Mitigating Easy Option Bias in Multiple-Choice Question Answering
This addresses evaluation reliability issues in VQA for researchers, though it is incremental as it focuses on dataset correction rather than model improvement.
The paper identifies an Easy-Options Bias in multiple-choice VQA benchmarks, where models can answer correctly using only vision and options without the question, and introduces GroundAttack to generate hard negative options, reducing VLM accuracies to near-random levels on modified datasets.

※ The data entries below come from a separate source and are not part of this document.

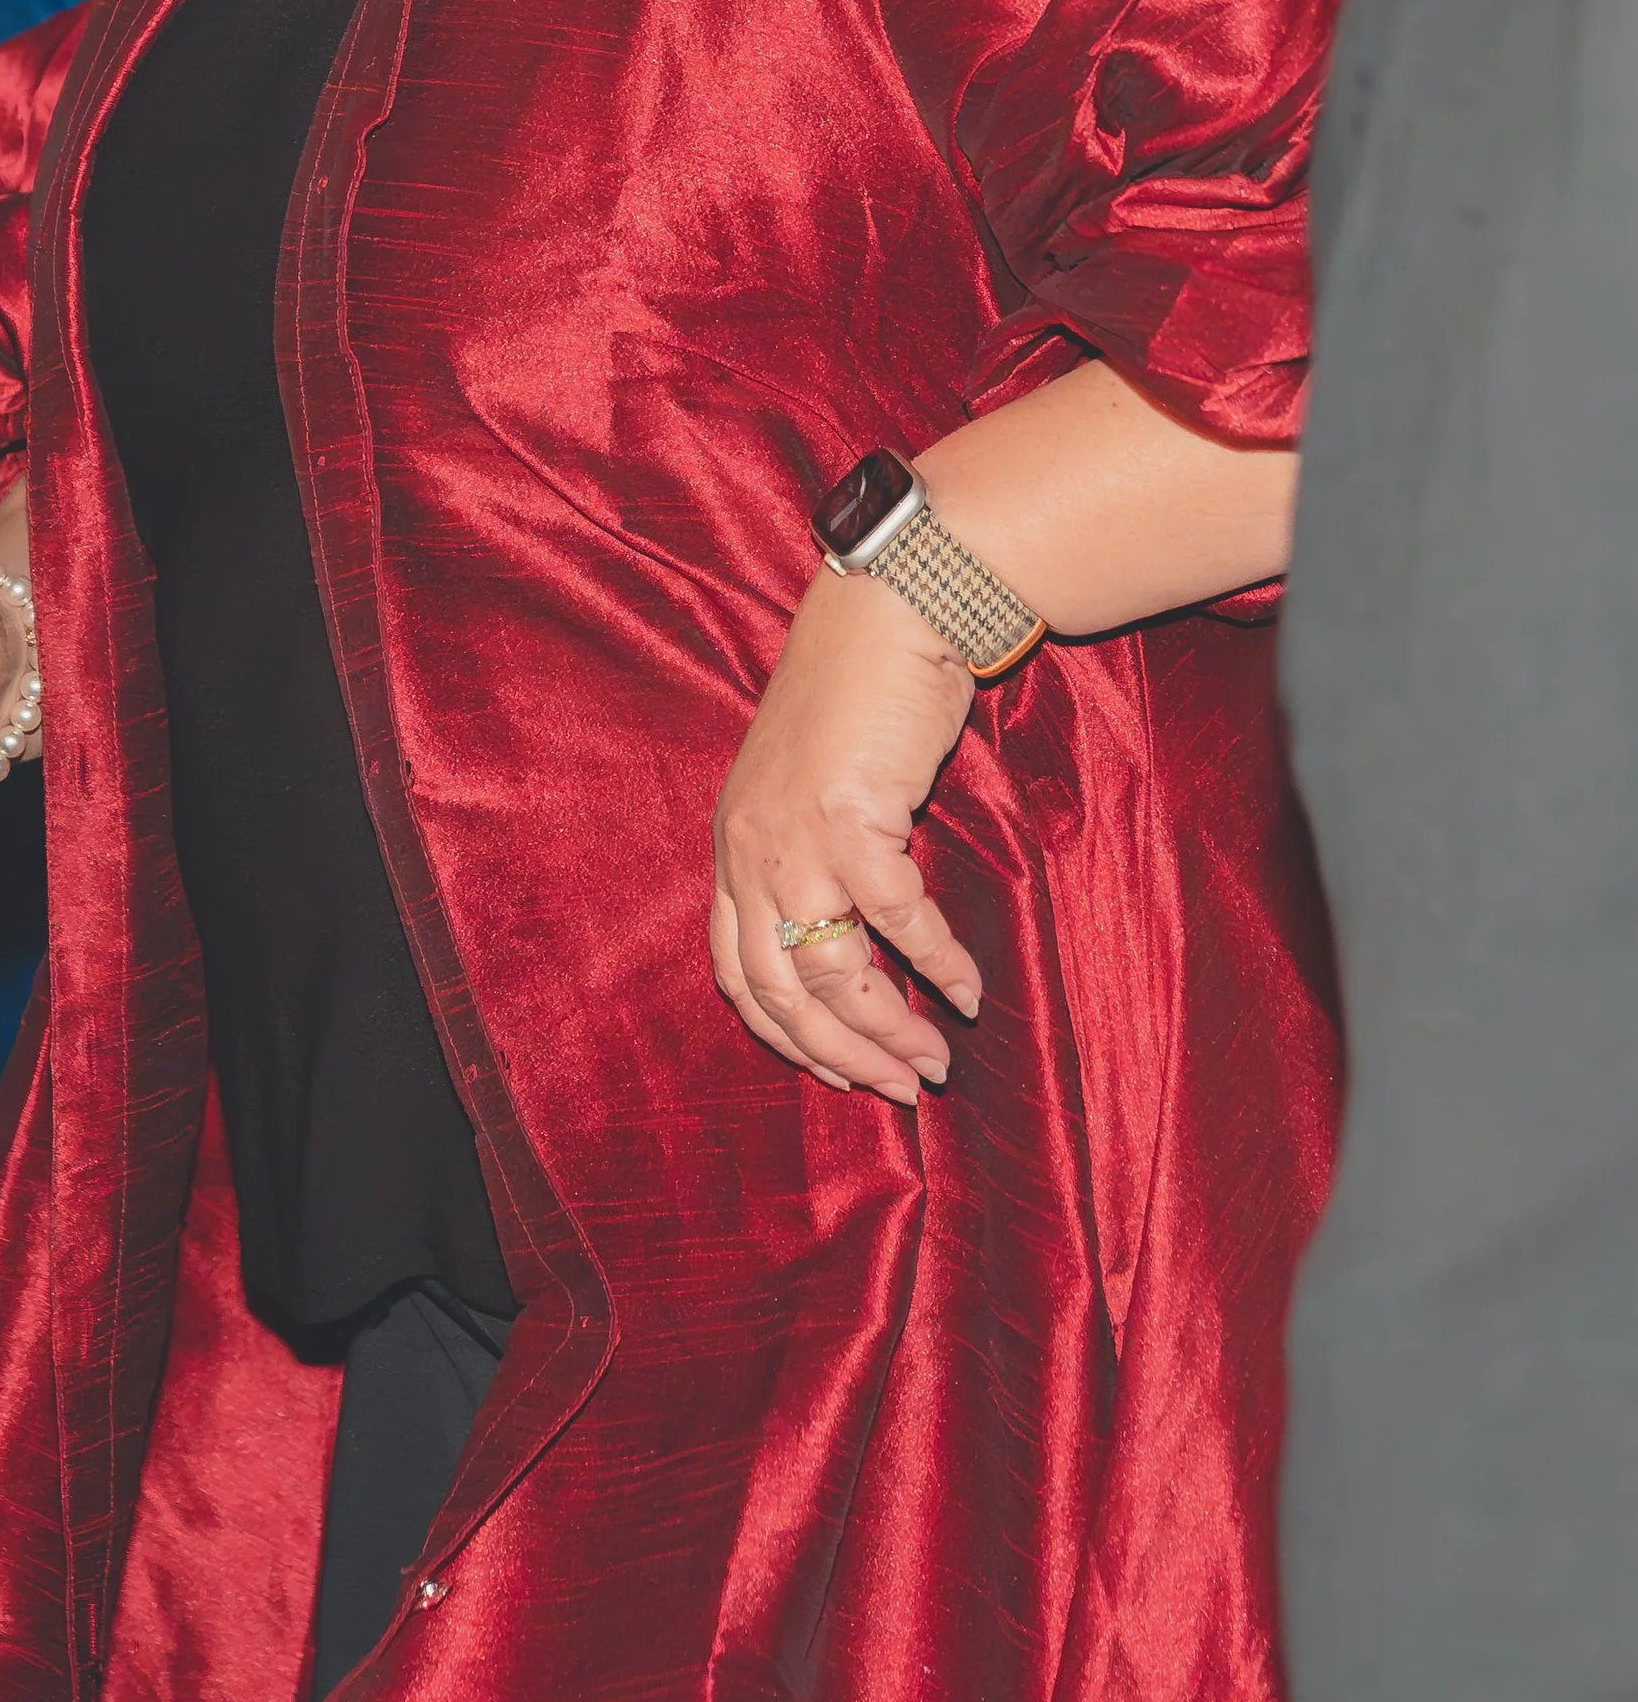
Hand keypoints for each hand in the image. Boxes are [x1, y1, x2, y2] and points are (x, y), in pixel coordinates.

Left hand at [711, 565, 980, 1105]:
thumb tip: (860, 942)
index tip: (839, 1072)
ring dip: (888, 1030)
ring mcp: (793, 835)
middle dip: (841, 1056)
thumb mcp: (810, 781)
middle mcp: (748, 847)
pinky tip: (967, 991)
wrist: (889, 611)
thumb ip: (815, 854)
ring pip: (832, 973)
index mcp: (733, 842)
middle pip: (779, 993)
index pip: (736, 973)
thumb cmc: (860, 693)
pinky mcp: (850, 817)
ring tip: (937, 1061)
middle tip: (900, 1090)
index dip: (786, 1038)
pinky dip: (936, 965)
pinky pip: (896, 920)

In this early study, we observe an Easy-Options Bias (EOB) issue in some multiple-choice Visual Question Answering (VQA) benchmarks such as MMStar, RealWorldQA, SEED-Bench, Next-QA, STAR benchmark and Video-MME. This bias allows vision-language models (VLMs) to select the correct answer using only the vision (V) and options (O) as inputs, without the need for the question (Q). Through grounding experiments, we attribute the bias to an imbalance in visual relevance: the correct answer typically aligns more closely with the visual contents than the negative options in feature space, creating a shortcut for VLMs to infer the answer via simply vision-option similarity matching. To fix this, we introduce GroundAttack, a toolkit that automatically generates hard negative options as visually plausible as the correct answer. We apply it to the NExT-QA and MMStar datasets, creating new EOB-free annotations. On these EOB-free annotations, current VLMs approach to random accuracies under (V+O) settings, and drop to non-saturated accuracies under (V+Q+O) settings, providing a more realistic evaluation of VLMs' QA ability. Codes and new annotations will be released soon.